Limited liability companies are associations whose characteristics are a mixture of corporations and partnerships. Unlike partnerships, limited liability companies are separate legal entities from their owners. Owners are members of the limited liability company but also have limited liability, in that they are not liable for anything greater than their personal investment in the company. Members are not personally liable for the torts committed by other members or for any debt obligations of the limited liability company. Limited liability companies may be member or manager managed and the form of control is established in the Articles of Organization filed with the Secretary of State in establishing the entity. Limited liability companies should create an operating agreement which outlines the management and operations of the company, although it is not required. If the company is member-managed, one or more owners will run the company. If the company is manager-managed, members appoint managers to run day to day operations of the company.

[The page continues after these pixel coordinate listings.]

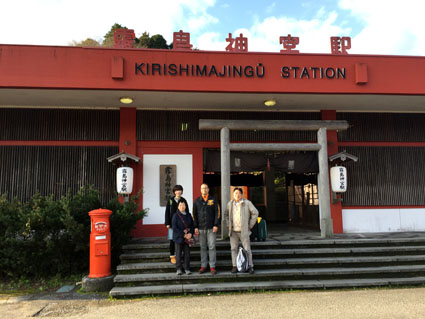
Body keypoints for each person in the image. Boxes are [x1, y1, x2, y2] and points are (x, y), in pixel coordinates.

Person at [225, 187, 259, 274]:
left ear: (242, 194)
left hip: (244, 231)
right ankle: (235, 266)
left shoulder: (247, 203)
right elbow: (226, 214)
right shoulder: (230, 204)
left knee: (247, 249)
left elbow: (255, 212)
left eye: (239, 193)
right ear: (233, 195)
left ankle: (250, 266)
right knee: (234, 249)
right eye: (235, 193)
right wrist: (228, 224)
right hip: (233, 231)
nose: (237, 195)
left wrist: (250, 225)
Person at [193, 183, 220, 275]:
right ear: (200, 190)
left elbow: (217, 212)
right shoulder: (197, 201)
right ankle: (203, 266)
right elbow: (194, 215)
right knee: (203, 247)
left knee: (212, 246)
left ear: (208, 189)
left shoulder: (213, 200)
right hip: (200, 228)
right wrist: (195, 226)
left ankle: (212, 266)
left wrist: (216, 224)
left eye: (206, 188)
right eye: (202, 188)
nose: (204, 190)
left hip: (211, 228)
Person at [164, 185, 189, 264]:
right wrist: (167, 223)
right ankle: (172, 256)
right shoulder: (170, 200)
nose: (178, 192)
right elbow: (167, 212)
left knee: (181, 240)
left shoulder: (183, 200)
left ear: (181, 191)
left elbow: (187, 212)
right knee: (172, 240)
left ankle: (180, 256)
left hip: (181, 225)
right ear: (174, 192)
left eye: (180, 190)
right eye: (177, 190)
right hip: (172, 224)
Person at [171, 201, 194, 275]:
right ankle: (179, 269)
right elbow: (174, 228)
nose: (182, 206)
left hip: (187, 238)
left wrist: (190, 233)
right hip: (178, 238)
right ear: (178, 207)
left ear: (186, 206)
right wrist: (183, 235)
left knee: (187, 253)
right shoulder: (175, 215)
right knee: (178, 254)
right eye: (180, 205)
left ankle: (187, 268)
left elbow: (192, 226)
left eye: (183, 205)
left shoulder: (189, 215)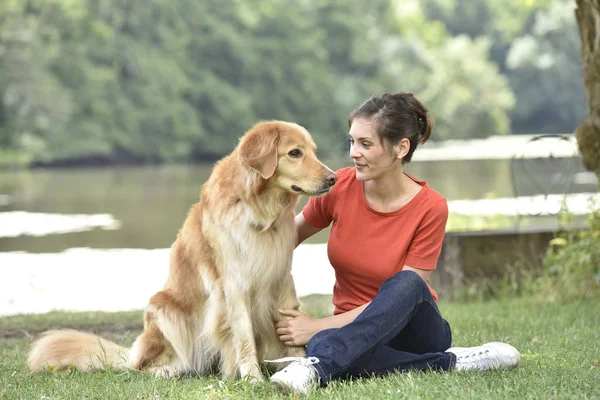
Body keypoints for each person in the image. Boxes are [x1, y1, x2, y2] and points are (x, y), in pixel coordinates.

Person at [265, 92, 520, 394]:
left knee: (409, 283)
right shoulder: (340, 187)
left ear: (401, 148)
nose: (353, 153)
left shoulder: (431, 207)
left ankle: (317, 366)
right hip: (349, 331)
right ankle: (451, 363)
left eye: (366, 144)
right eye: (352, 142)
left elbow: (409, 292)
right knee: (328, 343)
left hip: (415, 332)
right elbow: (283, 240)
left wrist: (316, 326)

Limited liability companies have more tax flexibility than other entities, in that members can elect “pass through” tax treatment like sole proprietorships, that eliminates double taxation issues that arise with corporations.

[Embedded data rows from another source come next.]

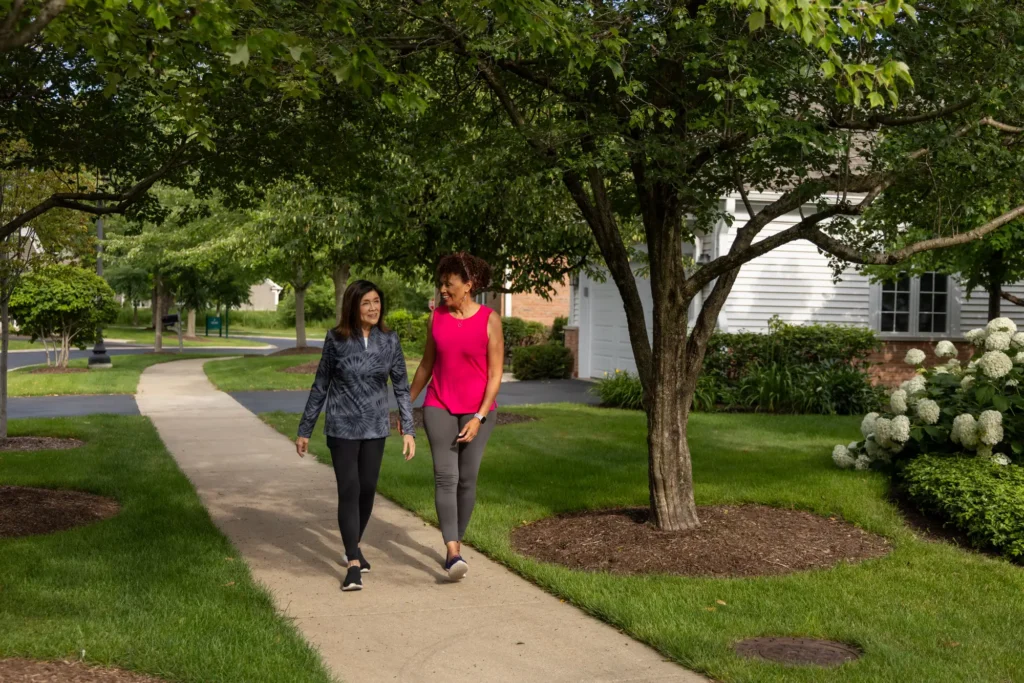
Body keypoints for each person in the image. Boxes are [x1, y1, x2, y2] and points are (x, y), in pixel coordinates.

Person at [296, 280, 416, 592]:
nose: (374, 308)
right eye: (366, 303)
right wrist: (305, 429)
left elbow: (401, 387)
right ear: (353, 306)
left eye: (377, 301)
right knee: (349, 489)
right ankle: (352, 562)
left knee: (367, 489)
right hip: (342, 427)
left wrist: (408, 428)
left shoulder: (389, 340)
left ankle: (355, 544)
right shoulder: (335, 339)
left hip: (375, 428)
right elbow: (320, 385)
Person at [409, 253, 504, 581]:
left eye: (449, 284)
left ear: (468, 285)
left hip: (478, 409)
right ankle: (452, 552)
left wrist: (478, 416)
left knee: (467, 479)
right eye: (442, 284)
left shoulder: (490, 319)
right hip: (439, 404)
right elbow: (426, 365)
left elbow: (495, 375)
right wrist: (407, 401)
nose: (443, 290)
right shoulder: (436, 318)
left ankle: (457, 540)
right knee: (445, 477)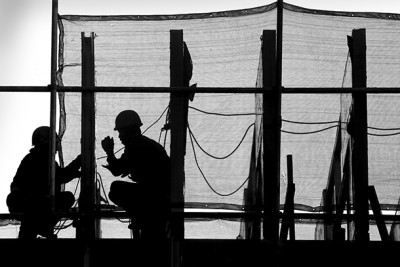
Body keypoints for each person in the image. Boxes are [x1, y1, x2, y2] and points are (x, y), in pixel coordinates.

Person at [101, 110, 171, 240]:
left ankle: (141, 215)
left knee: (116, 189)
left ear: (129, 131)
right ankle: (141, 215)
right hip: (162, 195)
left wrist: (110, 153)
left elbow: (117, 169)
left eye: (121, 132)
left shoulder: (136, 146)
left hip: (156, 196)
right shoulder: (145, 144)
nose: (120, 137)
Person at [6, 126, 81, 239]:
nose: (57, 147)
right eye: (55, 142)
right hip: (34, 206)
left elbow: (59, 176)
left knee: (28, 230)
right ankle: (43, 227)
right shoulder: (41, 160)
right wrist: (79, 161)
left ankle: (41, 227)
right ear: (48, 143)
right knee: (67, 198)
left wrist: (75, 171)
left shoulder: (33, 158)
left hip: (30, 208)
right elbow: (60, 176)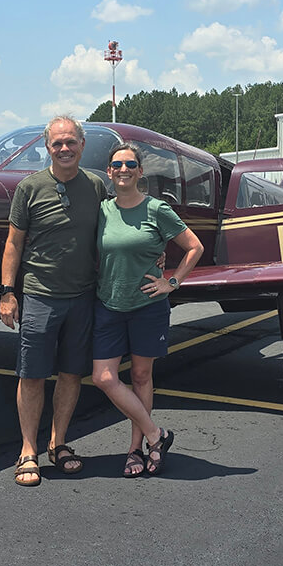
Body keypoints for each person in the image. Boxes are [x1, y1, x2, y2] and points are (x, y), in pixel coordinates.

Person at [0, 116, 108, 487]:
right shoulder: (29, 187)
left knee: (72, 373)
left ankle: (58, 443)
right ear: (47, 148)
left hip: (83, 296)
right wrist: (7, 292)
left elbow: (113, 232)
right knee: (31, 375)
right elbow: (14, 243)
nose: (64, 148)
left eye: (70, 142)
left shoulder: (96, 186)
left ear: (82, 144)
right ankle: (28, 449)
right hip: (40, 296)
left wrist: (154, 252)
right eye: (57, 143)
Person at [91, 144, 204, 477]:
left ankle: (135, 450)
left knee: (141, 376)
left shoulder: (157, 209)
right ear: (109, 172)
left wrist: (172, 282)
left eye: (130, 164)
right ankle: (157, 435)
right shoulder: (102, 211)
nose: (123, 169)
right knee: (103, 377)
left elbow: (194, 246)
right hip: (109, 304)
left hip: (147, 306)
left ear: (140, 171)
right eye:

Corporations are business entities, separate from the owners and offering limited liability like limited liability companies. Corporations retain most of the rights and responsibilities that an individual possesses and have the right to enter into contracts, loan and borrow money, sue and be sued, hire employees, own assets and pay taxes. Unlike limited liability companies, corporations must follow specific rules of operations not to “pierce the corporate veil” making owners liable for more than their initial investment. From a tax standpoint, corporations are organized into two basic structures, as C-Corporations and S-Corporations. C-Corporations are the most common, privately or closely held, which means that stock is not publicly traded on a market. Shareholders of smaller C-corporations act as directors and officers of the company, but larger C-Corporations have a board of directors and officers distinct from their shareholders. Although the most common, C-Corporations are the most complex to form and operate due to the rules and formalities that must be followed. In order to establish a C-Corporation, a promoter must file the Articles of Incorporation with the Secretary of State, authorize shares of stock, issue shares of stock, appoint Directors, and create bylaws. Once a C-Corporation is formed, regular board of director and shareholder meetings must be held, and all meeting minutes and corporate actions must be properly recorded. C-Corporations run into double taxation problems because corporate income is subject to income tax, as is the shareholders’ income on dividends and/or salary they are paid out from the corporation.

S-Corporations differ from C-Corporations in two ways: 1) S-Corporations provide for a “pass-through” and not stand-alone tax structure; and like limited liability companies, are not subject to double taxation, and 2) because S-Corporations avoid double taxation, they are subject to limitations such as the number and types of shareholders allowed. It is important to note that an S-Corporation is a tax election that is made by filing a form with the IRS. Both C-Corporations and Limited Liability Companies can make this tax election. It is not a legal entity that can be registered with any state.

In the end, the basic formula for forming a business involves how much money you want to spend, the advantages and disadvantages of form filing, tax benefits, and who manages day to day operations. Depending on your preferences and views on liability, one entity may be more appealing than the next. Regardless, it is always wise to do your due diligence and learn as much as possible on each entity, its formalities, management, and liabilities, so you pick the one that best fits your business needs.